WHAT THE TASK REQUIRES >>
Write out every line of all the entries below, word for word.

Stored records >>
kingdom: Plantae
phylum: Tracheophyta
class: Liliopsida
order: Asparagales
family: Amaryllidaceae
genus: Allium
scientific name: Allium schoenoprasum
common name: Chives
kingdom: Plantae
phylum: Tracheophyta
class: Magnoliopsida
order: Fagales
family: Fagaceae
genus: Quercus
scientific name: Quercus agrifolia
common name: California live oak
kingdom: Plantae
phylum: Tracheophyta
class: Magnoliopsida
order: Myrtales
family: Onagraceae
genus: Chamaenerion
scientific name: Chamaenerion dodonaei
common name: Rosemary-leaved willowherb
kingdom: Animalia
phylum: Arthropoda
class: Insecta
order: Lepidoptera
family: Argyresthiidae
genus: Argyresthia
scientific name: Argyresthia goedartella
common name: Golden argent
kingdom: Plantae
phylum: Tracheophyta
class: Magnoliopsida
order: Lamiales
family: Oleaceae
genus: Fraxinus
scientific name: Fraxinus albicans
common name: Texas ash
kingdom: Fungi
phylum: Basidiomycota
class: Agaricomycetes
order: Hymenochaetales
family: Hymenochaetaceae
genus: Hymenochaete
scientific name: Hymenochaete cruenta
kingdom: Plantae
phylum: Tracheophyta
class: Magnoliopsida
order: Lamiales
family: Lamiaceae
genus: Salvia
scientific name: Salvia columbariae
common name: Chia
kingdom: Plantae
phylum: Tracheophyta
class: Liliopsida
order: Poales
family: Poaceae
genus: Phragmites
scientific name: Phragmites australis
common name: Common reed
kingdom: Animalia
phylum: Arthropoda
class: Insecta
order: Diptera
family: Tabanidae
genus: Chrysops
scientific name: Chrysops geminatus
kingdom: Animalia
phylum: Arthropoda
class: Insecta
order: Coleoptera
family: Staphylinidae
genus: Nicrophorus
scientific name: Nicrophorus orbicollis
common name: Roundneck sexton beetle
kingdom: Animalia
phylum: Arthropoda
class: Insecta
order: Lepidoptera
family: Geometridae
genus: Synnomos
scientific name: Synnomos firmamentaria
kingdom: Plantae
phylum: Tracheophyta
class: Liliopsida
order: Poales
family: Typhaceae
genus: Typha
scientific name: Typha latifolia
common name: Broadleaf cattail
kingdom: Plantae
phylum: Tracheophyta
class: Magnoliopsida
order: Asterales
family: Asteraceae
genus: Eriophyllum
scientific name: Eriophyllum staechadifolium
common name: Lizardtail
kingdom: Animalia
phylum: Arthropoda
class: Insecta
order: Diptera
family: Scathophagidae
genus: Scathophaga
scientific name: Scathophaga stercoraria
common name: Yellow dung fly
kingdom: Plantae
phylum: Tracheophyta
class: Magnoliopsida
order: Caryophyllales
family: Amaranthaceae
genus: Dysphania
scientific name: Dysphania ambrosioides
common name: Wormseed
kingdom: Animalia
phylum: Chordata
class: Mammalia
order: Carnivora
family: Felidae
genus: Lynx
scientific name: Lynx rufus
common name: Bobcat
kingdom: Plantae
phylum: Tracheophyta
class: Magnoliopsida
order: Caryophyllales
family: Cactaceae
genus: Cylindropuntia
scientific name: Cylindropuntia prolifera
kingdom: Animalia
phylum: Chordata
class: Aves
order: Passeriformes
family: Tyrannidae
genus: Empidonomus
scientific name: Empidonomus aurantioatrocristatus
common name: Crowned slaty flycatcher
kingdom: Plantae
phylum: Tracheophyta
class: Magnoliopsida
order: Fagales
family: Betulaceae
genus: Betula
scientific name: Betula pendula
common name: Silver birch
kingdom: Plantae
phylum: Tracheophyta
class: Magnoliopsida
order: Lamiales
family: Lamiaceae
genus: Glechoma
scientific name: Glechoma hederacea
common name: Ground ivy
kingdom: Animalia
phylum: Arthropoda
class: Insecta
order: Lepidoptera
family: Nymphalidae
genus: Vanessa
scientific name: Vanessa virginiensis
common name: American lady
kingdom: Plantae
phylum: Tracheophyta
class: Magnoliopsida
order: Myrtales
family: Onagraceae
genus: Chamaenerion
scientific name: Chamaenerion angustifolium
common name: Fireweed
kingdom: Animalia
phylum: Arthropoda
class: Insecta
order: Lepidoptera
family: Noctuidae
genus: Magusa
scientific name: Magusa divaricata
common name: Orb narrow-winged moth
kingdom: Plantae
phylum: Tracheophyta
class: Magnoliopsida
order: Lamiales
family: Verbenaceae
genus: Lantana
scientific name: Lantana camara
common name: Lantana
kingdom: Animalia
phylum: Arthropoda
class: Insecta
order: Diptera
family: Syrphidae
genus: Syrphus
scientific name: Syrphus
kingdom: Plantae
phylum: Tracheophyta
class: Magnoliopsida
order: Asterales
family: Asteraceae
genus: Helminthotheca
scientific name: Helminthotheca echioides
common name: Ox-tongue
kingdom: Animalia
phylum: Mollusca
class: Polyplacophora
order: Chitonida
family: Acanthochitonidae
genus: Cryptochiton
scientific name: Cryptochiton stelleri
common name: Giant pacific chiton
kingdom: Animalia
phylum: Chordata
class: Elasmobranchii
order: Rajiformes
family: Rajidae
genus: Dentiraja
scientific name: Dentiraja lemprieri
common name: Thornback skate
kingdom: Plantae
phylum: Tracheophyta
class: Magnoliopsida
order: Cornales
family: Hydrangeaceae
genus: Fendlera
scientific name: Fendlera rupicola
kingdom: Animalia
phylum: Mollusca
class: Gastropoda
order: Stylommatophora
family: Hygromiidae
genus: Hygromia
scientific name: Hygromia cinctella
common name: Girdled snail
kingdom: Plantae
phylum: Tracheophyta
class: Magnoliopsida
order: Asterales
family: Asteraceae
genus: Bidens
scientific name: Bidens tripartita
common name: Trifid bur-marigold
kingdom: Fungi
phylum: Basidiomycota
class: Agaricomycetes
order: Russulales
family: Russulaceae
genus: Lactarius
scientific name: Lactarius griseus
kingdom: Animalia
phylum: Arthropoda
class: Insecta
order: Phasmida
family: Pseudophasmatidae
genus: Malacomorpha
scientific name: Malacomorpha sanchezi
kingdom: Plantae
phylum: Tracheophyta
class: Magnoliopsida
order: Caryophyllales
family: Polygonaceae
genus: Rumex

PROBLEM SOLUTION >>
kingdom: Plantae
phylum: Tracheophyta
class: Liliopsida
order: Asparagales
family: Amaryllidaceae
genus: Allium
scientific name: Allium schoenoprasum
common name: Chives
kingdom: Plantae
phylum: Tracheophyta
class: Magnoliopsida
order: Fagales
family: Fagaceae
genus: Quercus
scientific name: Quercus agrifolia
common name: California live oak
kingdom: Plantae
phylum: Tracheophyta
class: Magnoliopsida
order: Myrtales
family: Onagraceae
genus: Chamaenerion
scientific name: Chamaenerion dodonaei
common name: Rosemary-leaved willowherb
kingdom: Animalia
phylum: Arthropoda
class: Insecta
order: Lepidoptera
family: Argyresthiidae
genus: Argyresthia
scientific name: Argyresthia goedartella
common name: Golden argent
kingdom: Plantae
phylum: Tracheophyta
class: Magnoliopsida
order: Lamiales
family: Oleaceae
genus: Fraxinus
scientific name: Fraxinus albicans
common name: Texas ash
kingdom: Fungi
phylum: Basidiomycota
class: Agaricomycetes
order: Hymenochaetales
family: Hymenochaetaceae
genus: Hymenochaete
scientific name: Hymenochaete cruenta
kingdom: Plantae
phylum: Tracheophyta
class: Magnoliopsida
order: Lamiales
family: Lamiaceae
genus: Salvia
scientific name: Salvia columbariae
common name: Chia
kingdom: Plantae
phylum: Tracheophyta
class: Liliopsida
order: Poales
family: Poaceae
genus: Phragmites
scientific name: Phragmites australis
common name: Common reed
kingdom: Animalia
phylum: Arthropoda
class: Insecta
order: Diptera
family: Tabanidae
genus: Chrysops
scientific name: Chrysops geminatus
kingdom: Animalia
phylum: Arthropoda
class: Insecta
order: Coleoptera
family: Staphylinidae
genus: Nicrophorus
scientific name: Nicrophorus orbicollis
common name: Roundneck sexton beetle
kingdom: Animalia
phylum: Arthropoda
class: Insecta
order: Lepidoptera
family: Geometridae
genus: Synnomos
scientific name: Synnomos firmamentaria
kingdom: Plantae
phylum: Tracheophyta
class: Liliopsida
order: Poales
family: Typhaceae
genus: Typha
scientific name: Typha latifolia
common name: Broadleaf cattail
kingdom: Plantae
phylum: Tracheophyta
class: Magnoliopsida
order: Asterales
family: Asteraceae
genus: Eriophyllum
scientific name: Eriophyllum staechadifolium
common name: Lizardtail
kingdom: Animalia
phylum: Arthropoda
class: Insecta
order: Diptera
family: Scathophagidae
genus: Scathophaga
scientific name: Scathophaga stercoraria
common name: Yellow dung fly
kingdom: Plantae
phylum: Tracheophyta
class: Magnoliopsida
order: Caryophyllales
family: Amaranthaceae
genus: Dysphania
scientific name: Dysphania ambrosioides
common name: Wormseed
kingdom: Animalia
phylum: Chordata
class: Mammalia
order: Carnivora
family: Felidae
genus: Lynx
scientific name: Lynx rufus
common name: Bobcat
kingdom: Plantae
phylum: Tracheophyta
class: Magnoliopsida
order: Caryophyllales
family: Cactaceae
genus: Cylindropuntia
scientific name: Cylindropuntia prolifera
kingdom: Animalia
phylum: Chordata
class: Aves
order: Passeriformes
family: Tyrannidae
genus: Empidonomus
scientific name: Empidonomus aurantioatrocristatus
common name: Crowned slaty flycatcher
kingdom: Plantae
phylum: Tracheophyta
class: Magnoliopsida
order: Fagales
family: Betulaceae
genus: Betula
scientific name: Betula pendula
common name: Silver birch
kingdom: Plantae
phylum: Tracheophyta
class: Magnoliopsida
order: Lamiales
family: Lamiaceae
genus: Glechoma
scientific name: Glechoma hederacea
common name: Ground ivy
kingdom: Animalia
phylum: Arthropoda
class: Insecta
order: Lepidoptera
family: Nymphalidae
genus: Vanessa
scientific name: Vanessa virginiensis
common name: American lady
kingdom: Plantae
phylum: Tracheophyta
class: Magnoliopsida
order: Myrtales
family: Onagraceae
genus: Chamaenerion
scientific name: Chamaenerion angustifolium
common name: Fireweed
kingdom: Animalia
phylum: Arthropoda
class: Insecta
order: Lepidoptera
family: Noctuidae
genus: Magusa
scientific name: Magusa divaricata
common name: Orb narrow-winged moth
kingdom: Plantae
phylum: Tracheophyta
class: Magnoliopsida
order: Lamiales
family: Verbenaceae
genus: Lantana
scientific name: Lantana camara
common name: Lantana
kingdom: Animalia
phylum: Arthropoda
class: Insecta
order: Diptera
family: Syrphidae
genus: Syrphus
scientific name: Syrphus
kingdom: Plantae
phylum: Tracheophyta
class: Magnoliopsida
order: Asterales
family: Asteraceae
genus: Helminthotheca
scientific name: Helminthotheca echioides
common name: Ox-tongue
kingdom: Animalia
phylum: Mollusca
class: Polyplacophora
order: Chitonida
family: Acanthochitonidae
genus: Cryptochiton
scientific name: Cryptochiton stelleri
common name: Giant pacific chiton
kingdom: Animalia
phylum: Chordata
class: Elasmobranchii
order: Rajiformes
family: Rajidae
genus: Dentiraja
scientific name: Dentiraja lemprieri
common name: Thornback skate
kingdom: Plantae
phylum: Tracheophyta
class: Magnoliopsida
order: Cornales
family: Hydrangeaceae
genus: Fendlera
scientific name: Fendlera rupicola
kingdom: Animalia
phylum: Mollusca
class: Gastropoda
order: Stylommatophora
family: Hygromiidae
genus: Hygromia
scientific name: Hygromia cinctella
common name: Girdled snail
kingdom: Plantae
phylum: Tracheophyta
class: Magnoliopsida
order: Asterales
family: Asteraceae
genus: Bidens
scientific name: Bidens tripartita
common name: Trifid bur-marigold
kingdom: Fungi
phylum: Basidiomycota
class: Agaricomycetes
order: Russulales
family: Russulaceae
genus: Lactarius
scientific name: Lactarius griseus
kingdom: Animalia
phylum: Arthropoda
class: Insecta
order: Phasmida
family: Pseudophasmatidae
genus: Malacomorpha
scientific name: Malacomorpha sanchezi
kingdom: Plantae
phylum: Tracheophyta
class: Magnoliopsida
order: Caryophyllales
family: Polygonaceae
genus: Rumex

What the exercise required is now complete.